*RECORDS TO PROCESS:*
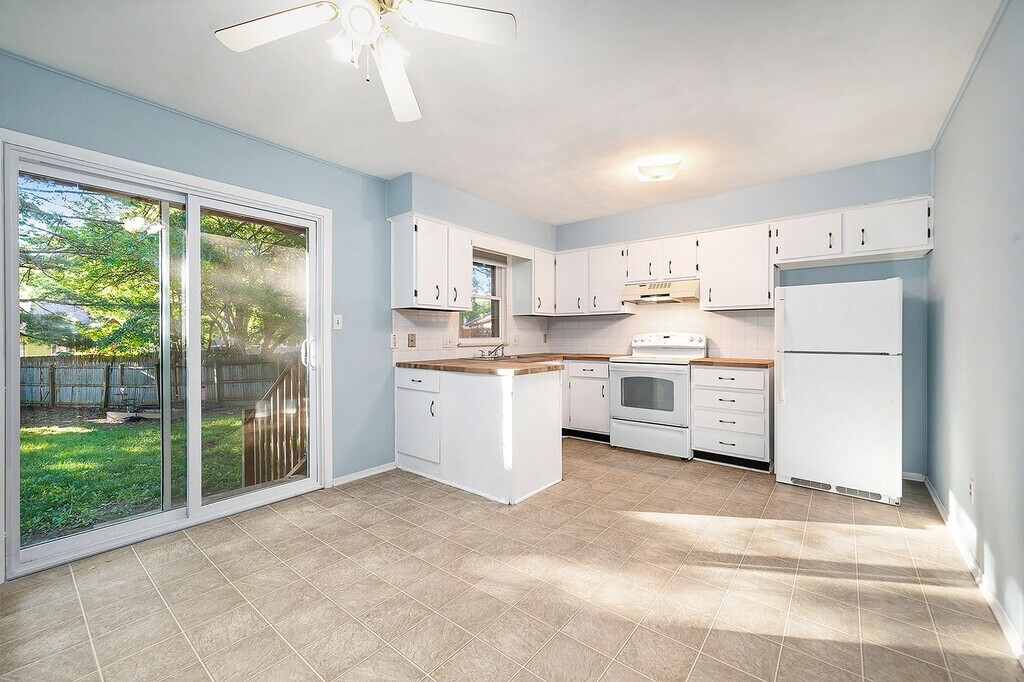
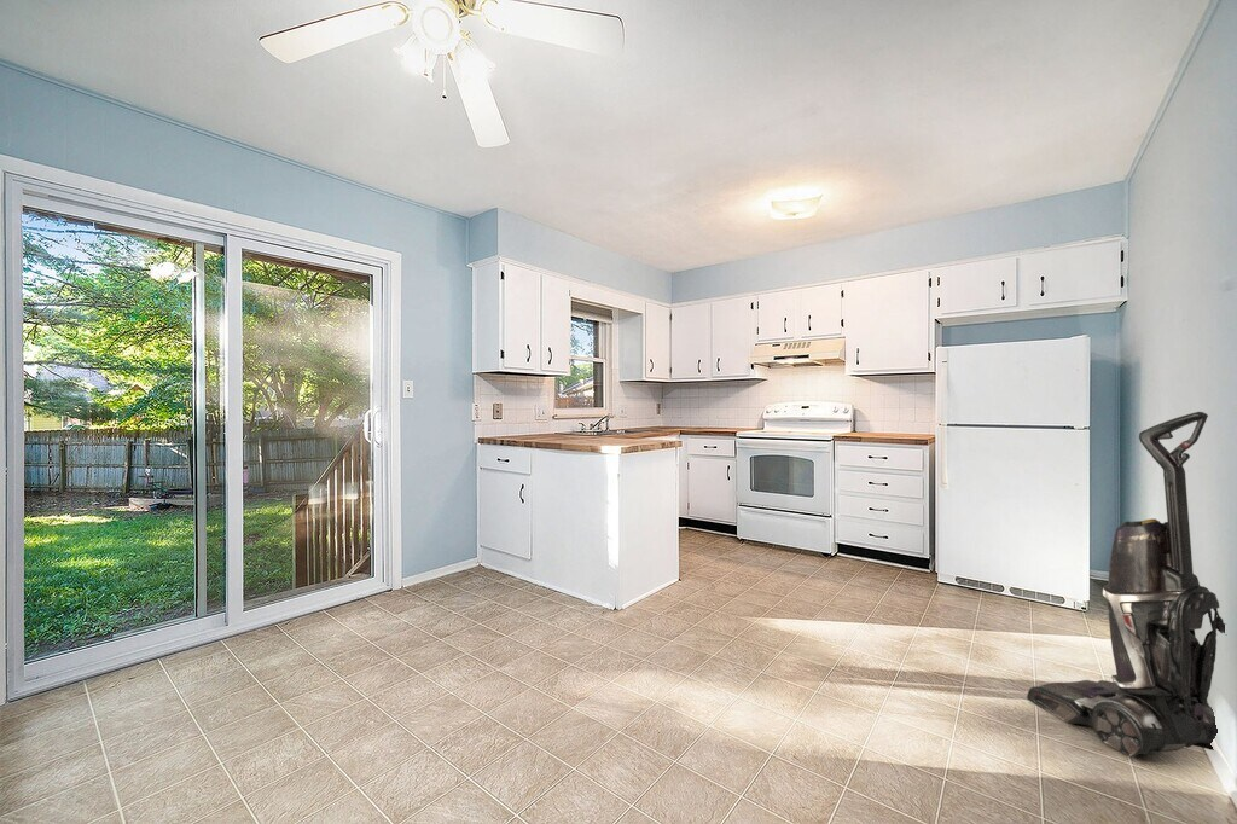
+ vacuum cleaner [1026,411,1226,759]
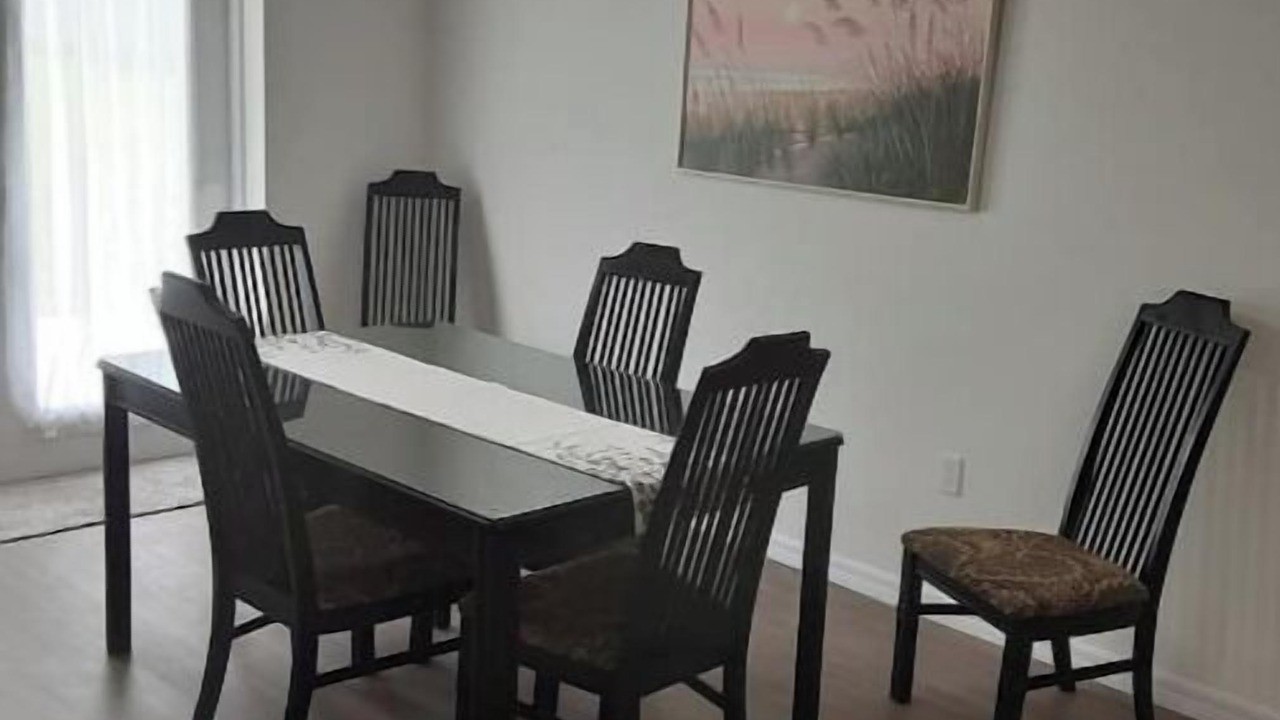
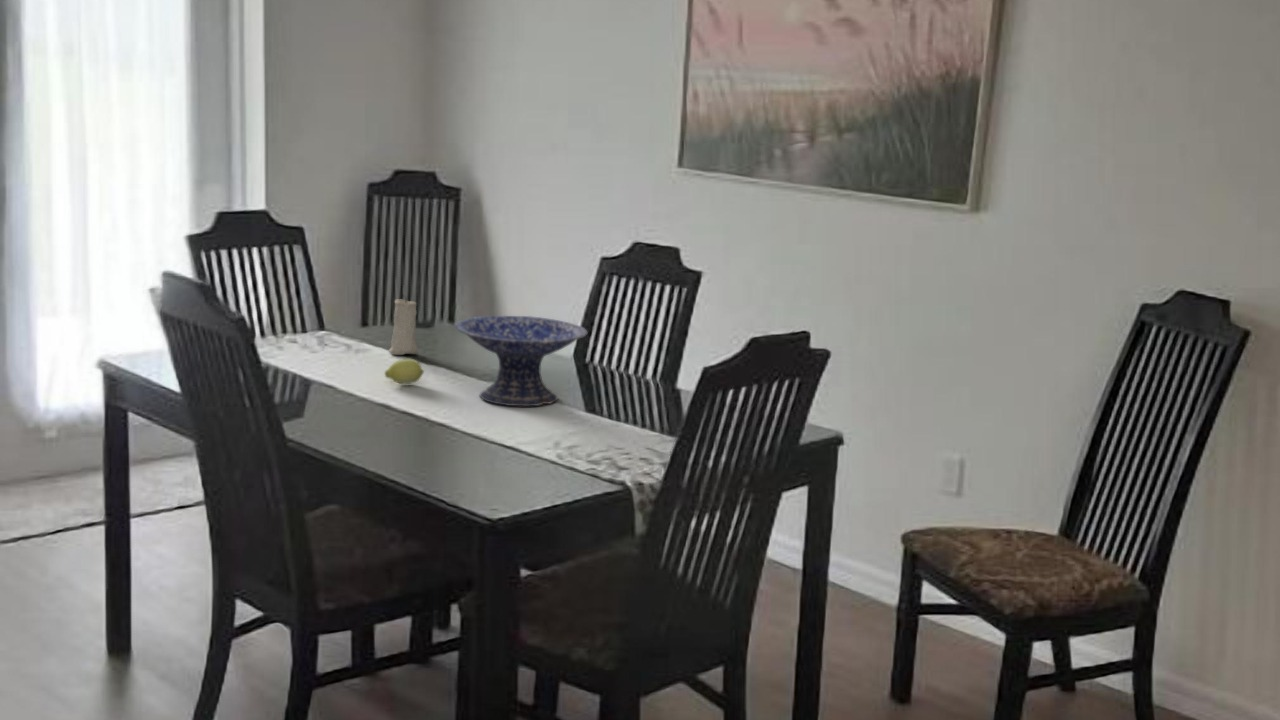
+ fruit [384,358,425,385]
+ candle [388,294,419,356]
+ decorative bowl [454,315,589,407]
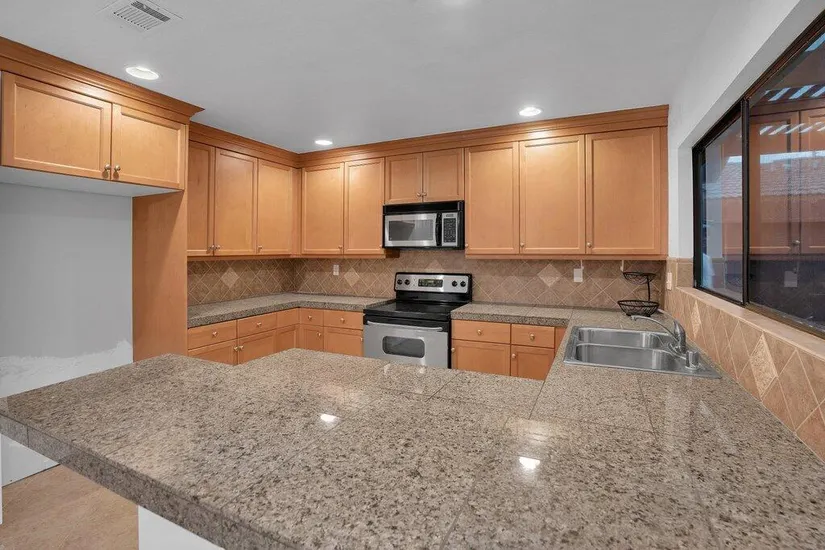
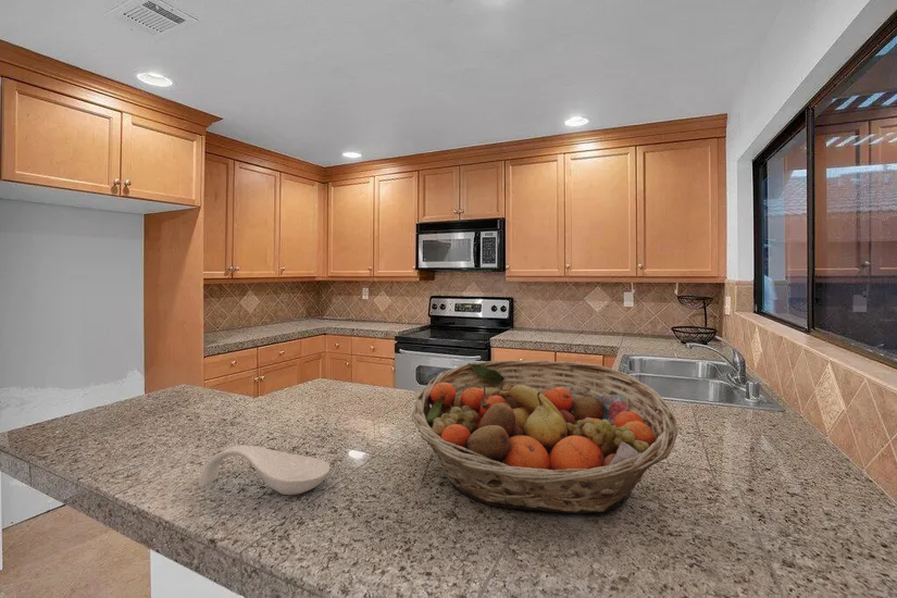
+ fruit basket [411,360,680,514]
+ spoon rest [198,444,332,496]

*TASK ITEM:* Word for word, reproduce all the data, but not the pictures.

*TASK SOLUTION:*
+ vacuum cleaner [1026,411,1226,759]
+ fruit [384,358,425,385]
+ candle [388,294,419,356]
+ decorative bowl [454,315,589,407]
+ fruit basket [411,360,680,514]
+ spoon rest [198,444,332,496]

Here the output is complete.